The Road to Vichy (1942)


Inscribed by French Author and Philosopher Yves Simon,
"The Philosopher of the Fighting French"

Simon, Yves R. The Road to Vichy. 1918-1938. New York: Sheed & Ward, 1942.

Octavo. Hardcover. 1st Edition.

First edition of Yves Simon's powerful philosophical history and analysis of the route France took toward embracing fascism through the Vichy, inscribed: "To Helen R. Fairbanks. Yves Simon," and additionally signed by translator James Corbett, in the original dust jacket. French philosopher Yves Simon was known for his fervent embrace of democracy during World War II. After accepting an appointment as a visiting professor at Notre Dame in 1938, he found himself trapped at the university for the duration of the war.

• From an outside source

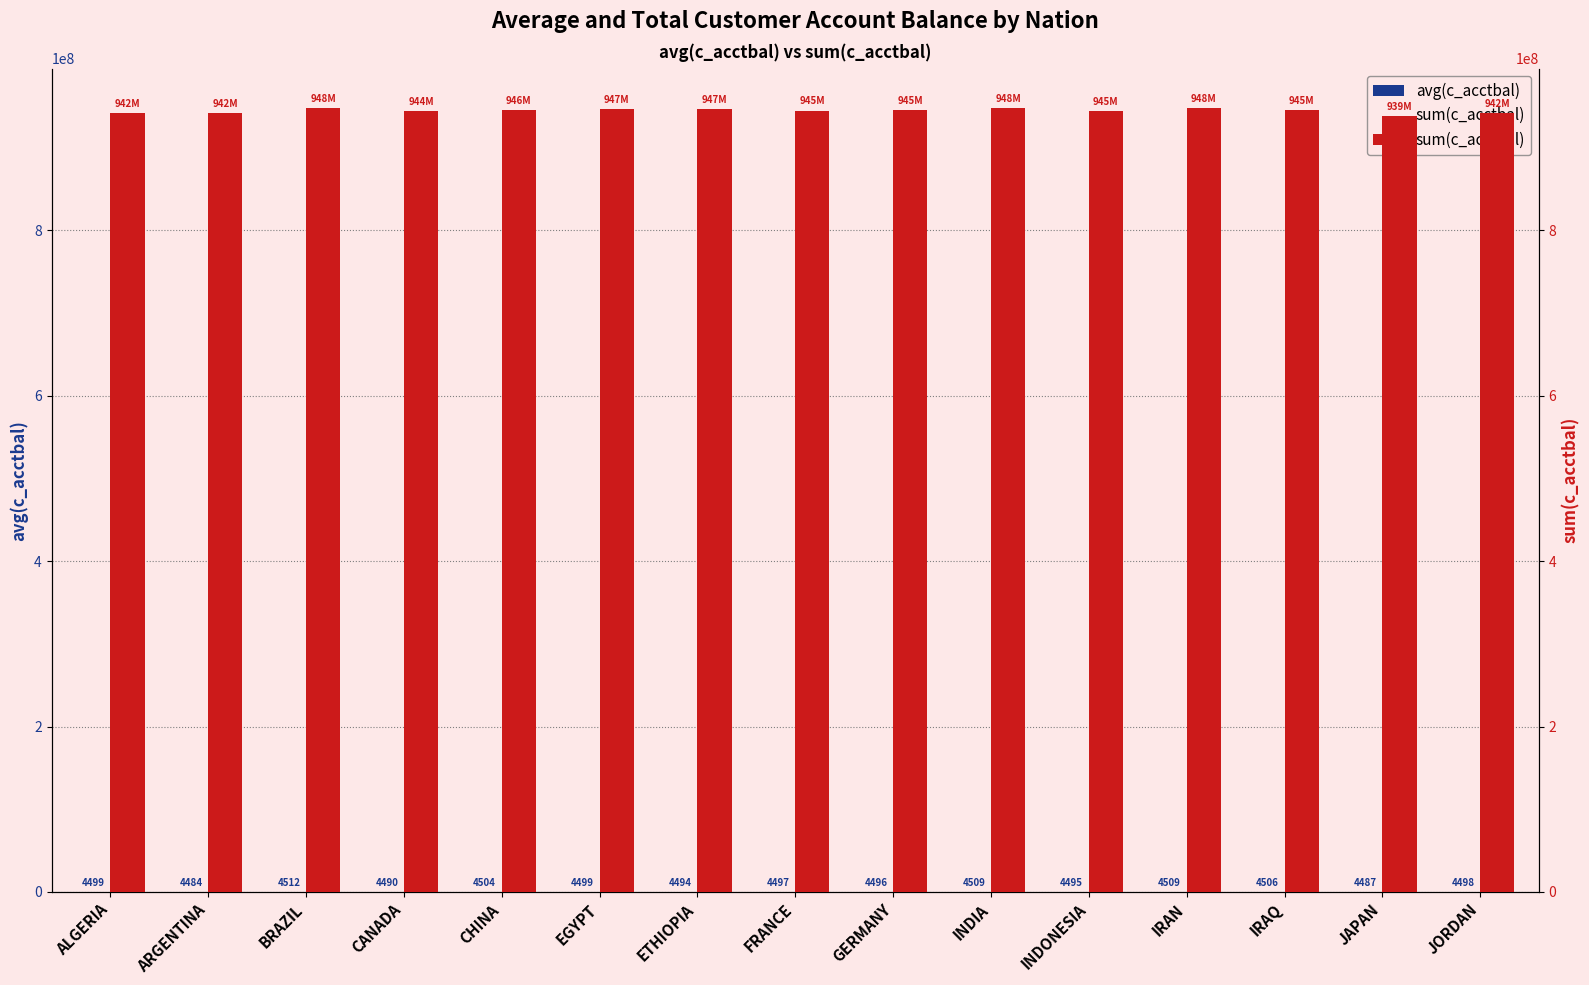

True or false: avg(c_acctbal) has a value of 4483.9 at ARGENTINA.

True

He used that time to advocate for an end to fascism. According to Notre Dame, Simon was praised in a leaflet dropped a day before the Allied invasion for "keeping alive the light of the French cause in the United States." This commitment earned him the moniker of "the philosopher of the Fighting French."  "The Road to Vichy is a translation of a manuscript Simon completed in French in 1941. It chronicles the decline of France's will to resist the threat of Hitler's Germany. What distinguishes the study is Simon's extraordinary capacity for disinterested judgment of the thinkers and actors, political and intellectual, left and right, Catholic and secular, who together created the climate insuring France's defeat by the Germans in 1941" (Journal of Politics). "The recent history of Europe offers rich material to the writer of tragedy. The disasters that we have already experienced and those that menace us appear avoidable when we consider their beginnings of 25 years ago... Prof. Simon gives vivid expression to this tragic character in his account of the confusing and blinding consequences of the fears and hatreds of the French middle class" (Review of Politics).   The woman to whom this copy is inscribed, Helen Fairbanks, was a nonfiction author. Old price on inscription page. Shelf number on front pastedown. Book fine, rare dust jacket extremely good with a bit of wear to extremities and faint dampstaining and a bit of toning to spine. A rare inscribed copy.